TRPM6 kinase activity regulates TRPM7 trafficking and inhibits cellular growth under hypomagnesic conditions.

The channel kinases TRPM6 and TRPM7 are both members of the melastatin-related transient receptor potential (TRPM) subfamily of ion channels and the only known fusions of an ion channel pore with a kinase domain. TRPM6 and TRPM7 form functional, tetrameric channel complexes at the plasma membrane by heteromerization. TRPM6 was previously shown to cross-phosphorylate TRPM7 on threonine residues, but not vice versa. Genetic studies demonstrated that TRPM6 and TRPM7 fulfill non-redundant functions and that each channel contributes uniquely to the regulation of Mg(2+) homeostasis. Although there are indications that TRPM6 and TRPM7 can influence each other's cellular distribution and activity, little is known about the functional relationship between these two channel-kinases. In the present study, we examined how TRPM6 kinase activity influences TRPM7 serine phosphorylation, intracellular trafficking, and cell surface expression of TRPM7, as well as Mg(2+)-dependent cellular growth. We found TRPM7 serine phosphorylation via the TRPM6 kinase, but no TRPM6 serine phosphorylation via the TRPM7 kinase. Intracellular trafficking of TRPM7 was altered in HEK-293 epithelial kidney cells and DT40 B cells in the presence of TRPM6 with intact kinase activity, independently of the availability of extracellular Mg(2+), but TRPM6/7 surface labeling experiments indicate comparable levels of the TRPM6/7 channels at the plasma membrane.

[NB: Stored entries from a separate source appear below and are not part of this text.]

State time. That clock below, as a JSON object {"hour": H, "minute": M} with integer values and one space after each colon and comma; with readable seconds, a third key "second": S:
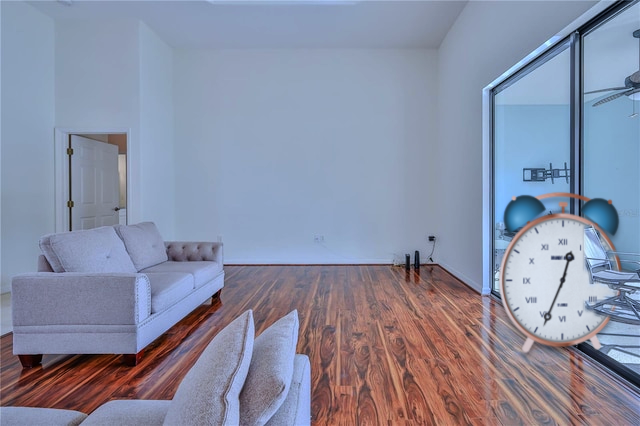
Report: {"hour": 12, "minute": 34}
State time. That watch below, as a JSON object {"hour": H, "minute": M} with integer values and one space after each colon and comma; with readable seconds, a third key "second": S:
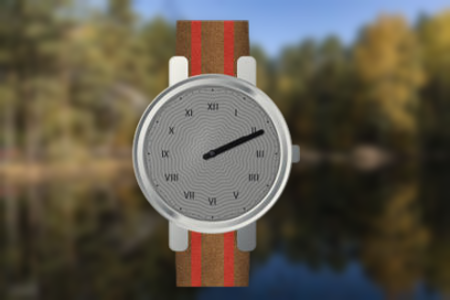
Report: {"hour": 2, "minute": 11}
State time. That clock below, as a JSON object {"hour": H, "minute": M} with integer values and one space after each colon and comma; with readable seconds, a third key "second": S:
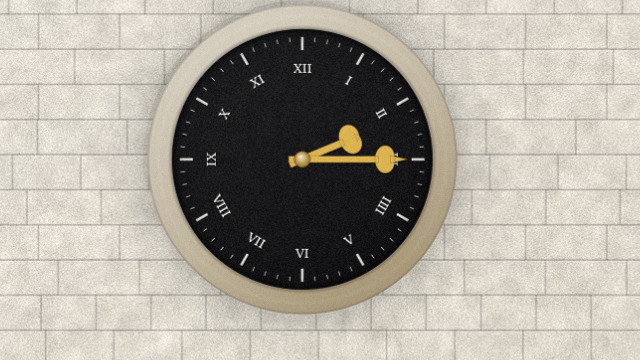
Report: {"hour": 2, "minute": 15}
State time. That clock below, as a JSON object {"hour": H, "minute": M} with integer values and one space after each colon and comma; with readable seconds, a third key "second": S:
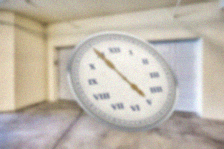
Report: {"hour": 4, "minute": 55}
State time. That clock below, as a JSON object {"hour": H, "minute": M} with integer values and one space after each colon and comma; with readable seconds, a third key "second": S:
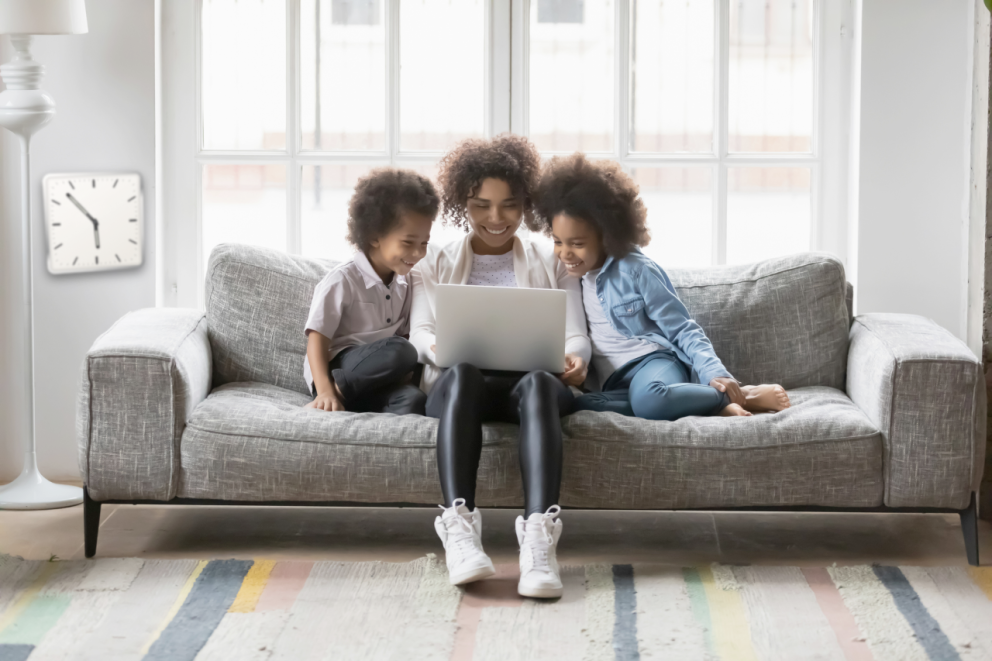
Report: {"hour": 5, "minute": 53}
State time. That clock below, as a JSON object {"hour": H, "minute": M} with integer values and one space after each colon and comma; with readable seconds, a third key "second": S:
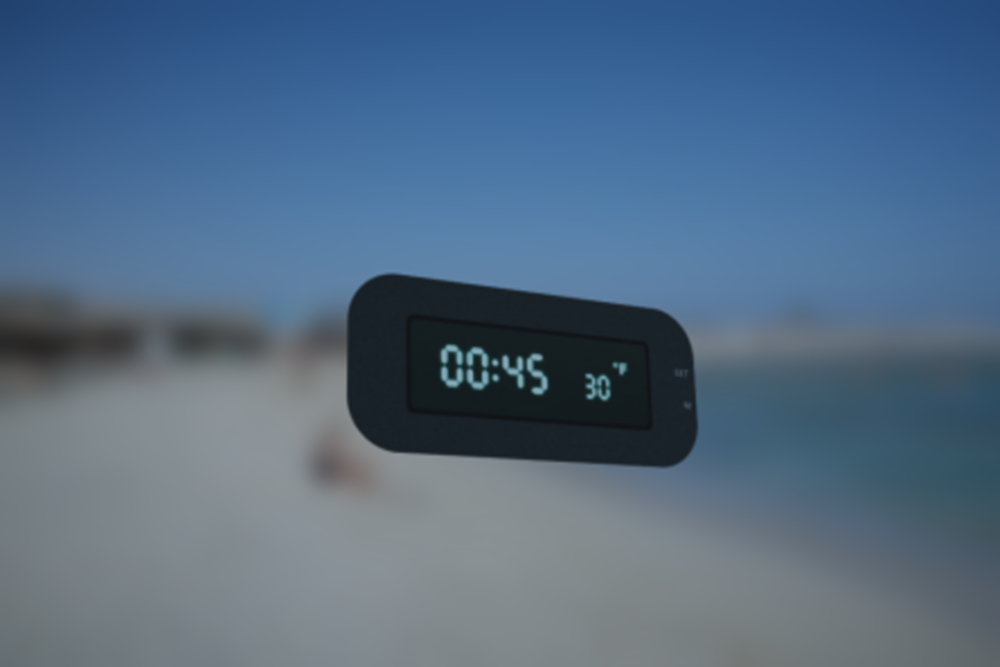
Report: {"hour": 0, "minute": 45}
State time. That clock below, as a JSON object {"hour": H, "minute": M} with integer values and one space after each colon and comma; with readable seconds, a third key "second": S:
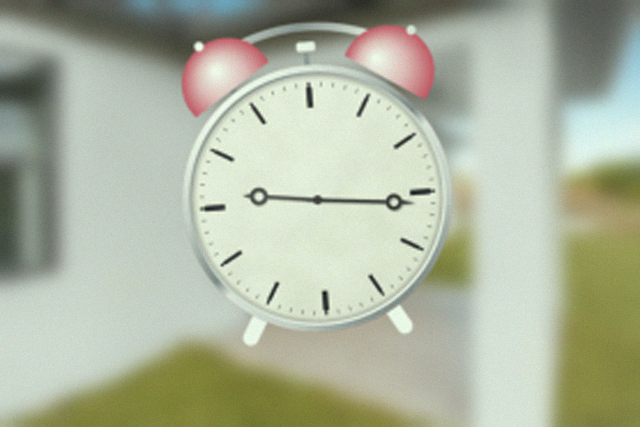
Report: {"hour": 9, "minute": 16}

Furthermore, using a complementation approach in TRPM7-deficient DT40 B-cells, we demonstrated that wild-type TRPM6 inhibited cell growth under hypomagnesic cell culture conditions in cells co-expressing TRPM6 and TRPM7; however, co-expression of a TRPM6 kinase dead mutant had no effect-a similar phenotype was also observed in TRPM6/7 co-expressing HEK-293 cells. Our results provide first clues about how heteromer formation between TRPM6 and TRPM7 influences the biological activity of these ion channels. We show that TRPM6 regulates TRPM7 intracellular trafficking and TRPM7-dependent cell growth. All these effects are dependent upon the presence of an active TRPM6 kinase domain. Dysregulated Mg(2+)-homeostasis causes or exacerbates many pathologies. As TRPM6 and TRPM7 are expressed simultaneously in numerous cell types, understanding how their relationship impacts regulation of Mg(2+)-uptake is thus important knowledge.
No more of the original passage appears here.